How These Three Features Work Together
Consider a deployment procedure that a team runs regularly. Before 0.5.0, you'd write a deploy skill and hope the agent followed the steps in the right order. With 0.5.0:
Step 1: Write the workflow once.
akm workflow create ship-release
# Edit workflows/ship-release.md with your team's exact steps
Step 2: Add a vault with the production secrets.
The vault file lives at vaults/production.env in your stash. The keys are there; the values are managed separately through whatever secret management you use.
Step 3: Save both to the team stash.
akm save team-skills -m "Add ship-release workflow and production vault"
Every developer on the team pulls the update with akm update --all. Now everyone has the same workflow and the same vault definition.
Step 4: When it's time to deploy, the agent runs the procedure.
# Agent starts a run
akm workflow start workflow:ship-release --params '{"version":"2.0.0"}'
# Gets the first step
akm workflow next workflow:ship-release
# → "Validate inputs: confirm version and vault keys"
# Checks the vault without reading secrets
akm vault show vault:production
# → { keys: ["DATABASE_URL", "API_KEY", "DEPLOY_TARGET"] }
# Marks the step complete
akm workflow complete run-xyz --step validate --notes "All keys present"
# Gets the next step
akm workflow next workflow:ship-release
# → "Build: run bun run build..."
If the session ends at the staging step, a fresh agent picks up with:
akm workflow next workflow:ship-release
# → "Deploy to staging" — still pending from the previous session
No context reconstruction. No "where did we leave off?" The procedure state is in the workflow run, not the conversation.
When the deploy is done, commit any skill or workflow improvements back to the team repo:
akm save team-skills -m "Improve staging health check step"
The team gets the improvement on next akm update.
Getting Started
If you're on akm already, upgrade to the latest version:
npm install -g akm-cli@latest
# or
akm upgrade
To try workflows:
akm workflow template
# Copy the output to workflows/your-first-workflow.md and edit it
akm workflow create your-first-workflow
akm workflow start workflow:your-first-workflow
To add a vault, drop a .env file in vaults/ in your stash. The format is standard .env — one KEY=value per line, comments with #.

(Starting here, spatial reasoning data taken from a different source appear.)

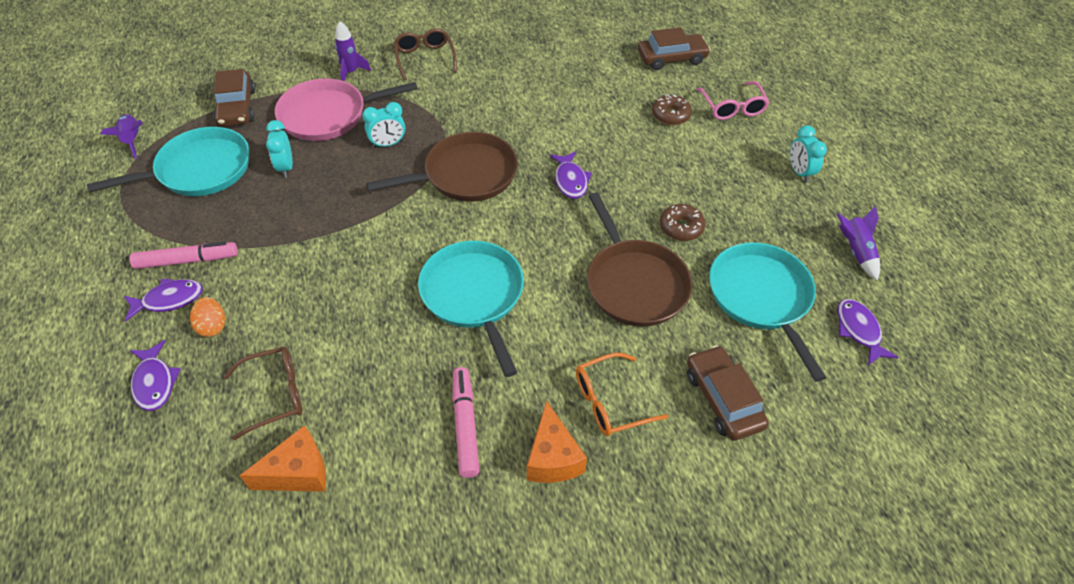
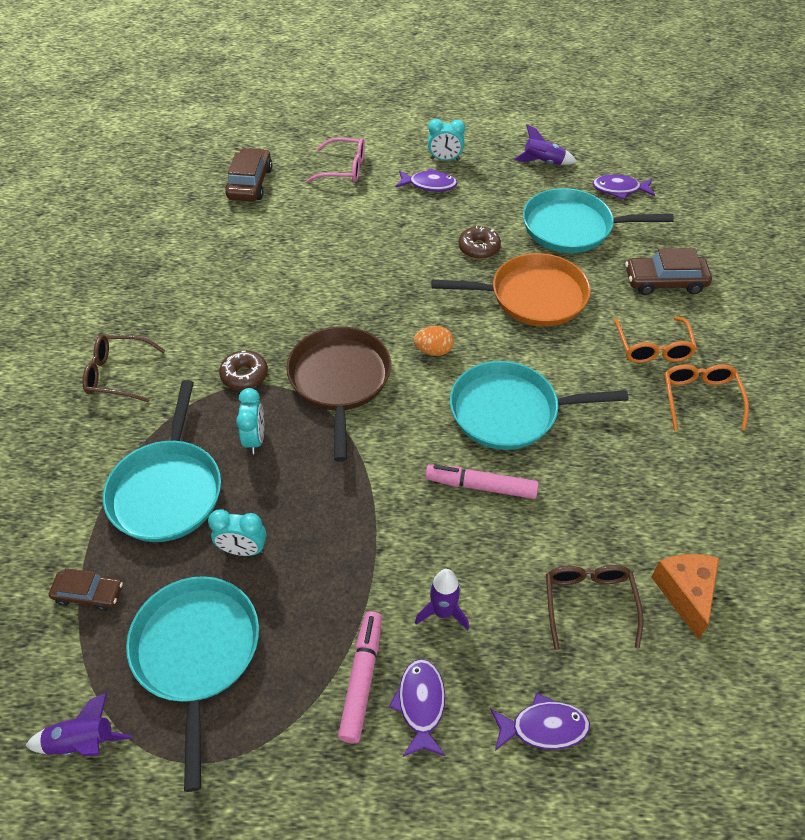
camera: 70 degrees left, 0 degrees up
orange egg [190,297,225,337] -> orange egg moved to [414,326,454,356]
brown car [213,69,255,127] -> brown car [49,568,123,611], size x0.64
pink pan [275,79,418,141] -> turquoise pan [103,380,221,542]
purple rocket [335,21,371,81] -> purple rocket moved to [415,569,469,631]
pink marker [453,367,479,478] -> pink marker moved to [425,464,539,499]
orange cheese [527,400,587,483] -> orange glasses [664,364,749,431]
purple fish [550,151,592,199] -> purple fish moved to [395,168,457,192]
brown pan [587,193,692,327] -> orange pan [432,253,591,327]
brown donut [652,94,692,125] -> brown donut moved to [219,350,268,390]

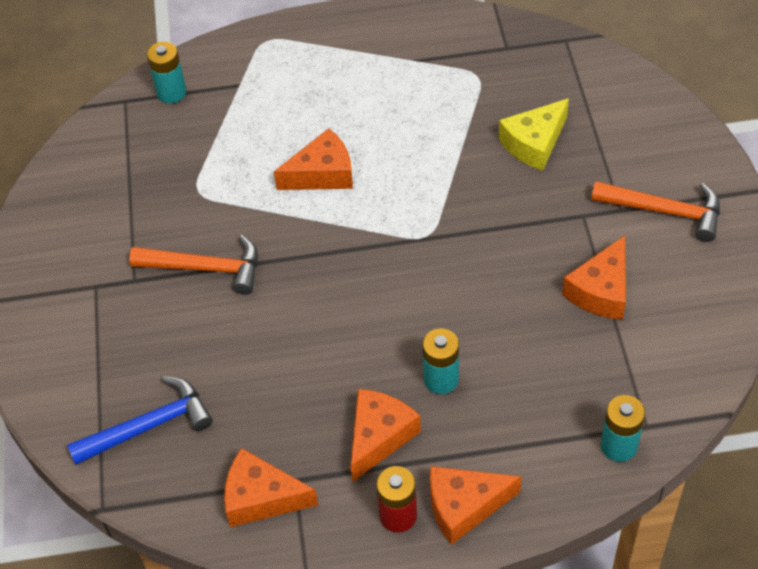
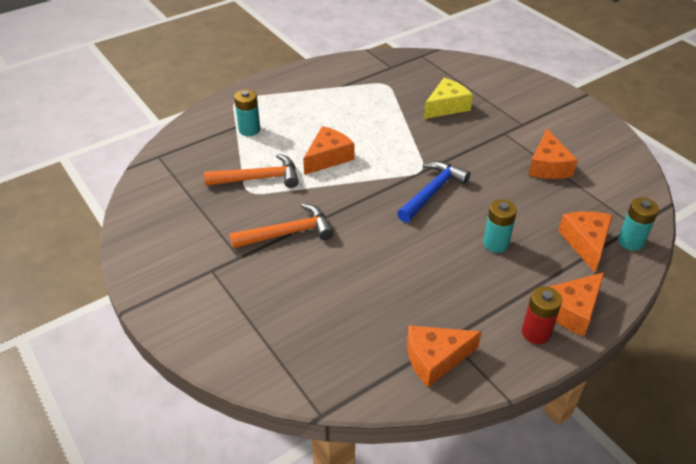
camera: 30 degrees left, 10 degrees down
blue hammer [67,376,213,465] -> blue hammer moved to [397,161,470,223]
turquoise battery [147,42,186,103] -> turquoise battery moved to [234,89,260,136]
orange cheese [350,389,421,482] -> orange cheese moved to [558,211,613,272]
yellow cheese [499,98,569,171] -> yellow cheese turned 150 degrees counterclockwise [424,78,473,119]
orange hammer [591,181,720,242] -> orange hammer moved to [204,154,299,188]

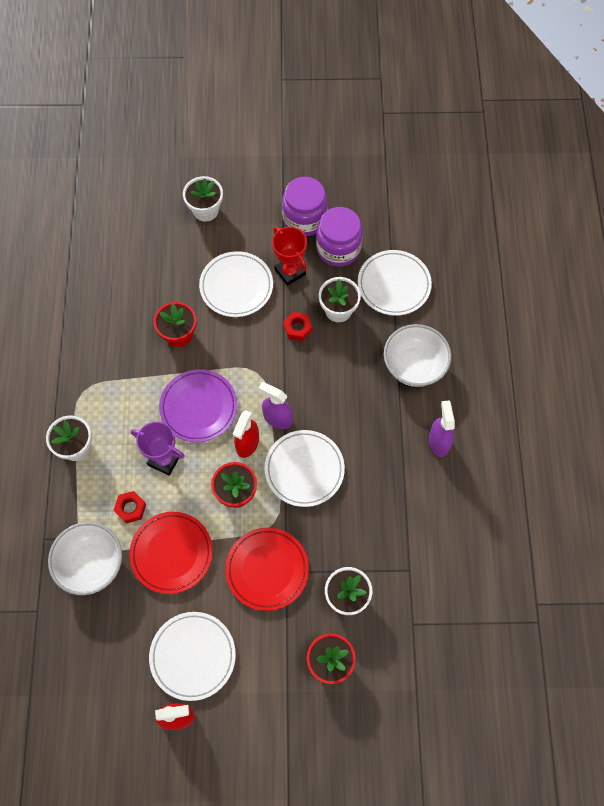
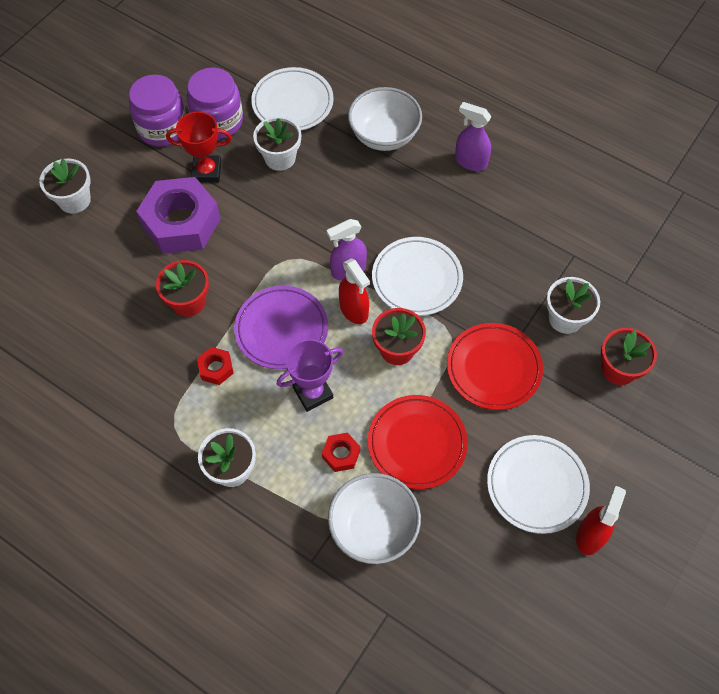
camera: 55 degrees left, 5 degrees down
white plate [199,251,273,317] -> purple nut [136,177,221,254]
red nut [283,312,312,341] -> red nut moved to [197,347,234,385]

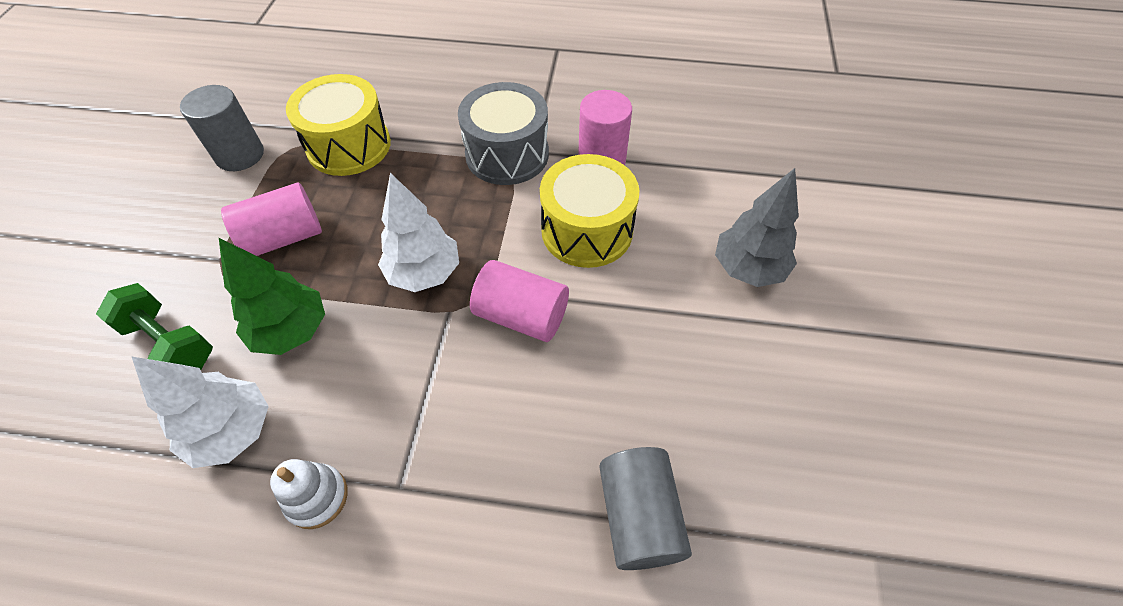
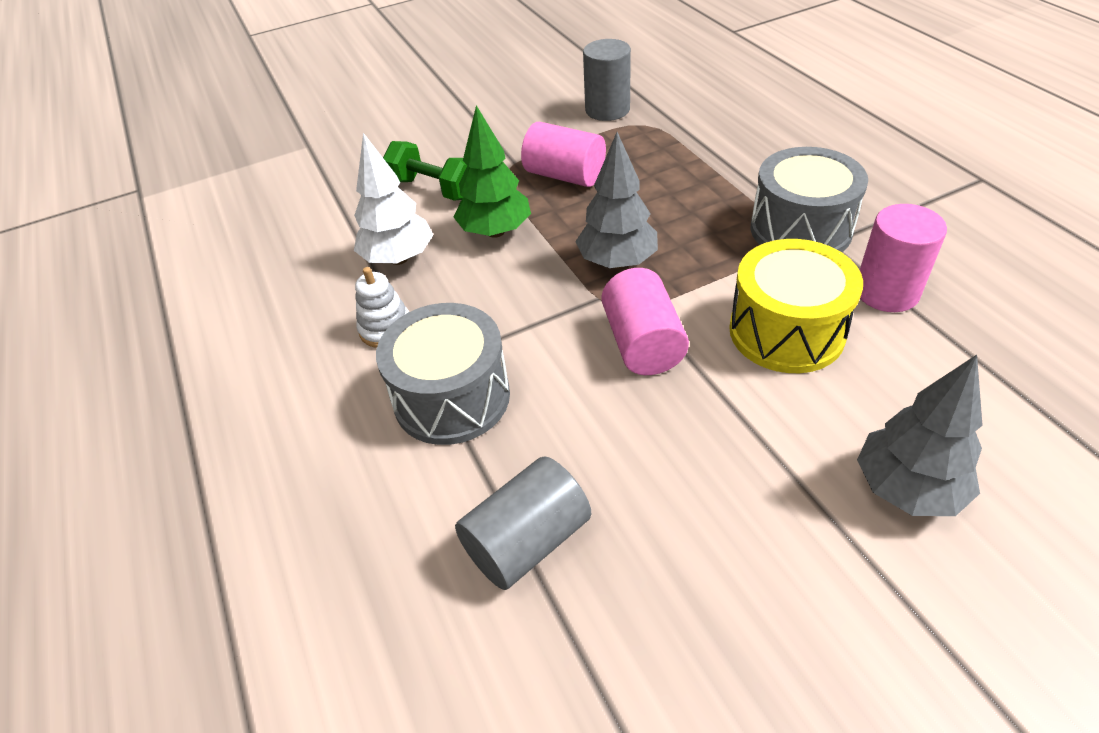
camera: 60 degrees right, 10 degrees down
green dumbbell [96,283,213,370] -> green dumbbell turned 60 degrees counterclockwise [383,141,467,200]
yellow drum [286,74,391,176] -> none
white tree [378,173,459,292] -> grey tree [575,132,658,269]
none -> grey drum [376,303,510,445]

To make your default stash writable, add a remote to the git repo in ~/.akm/stash and update your stash config with --writable. Run akm save -m "Initial commit" to verify it pushes.
The repo is at github.com/itlackey/akm. The Getting Started guide covers initial setup if you're coming in new.
Agents are most useful when they can handle real work end-to-end. Real work usually involves multiple steps, sensitive configuration, and sessions that get interrupted. Workflows, vaults, and a writable stash close those gaps. Give them a try on the next multi-step task you'd normally hand off with a checklist.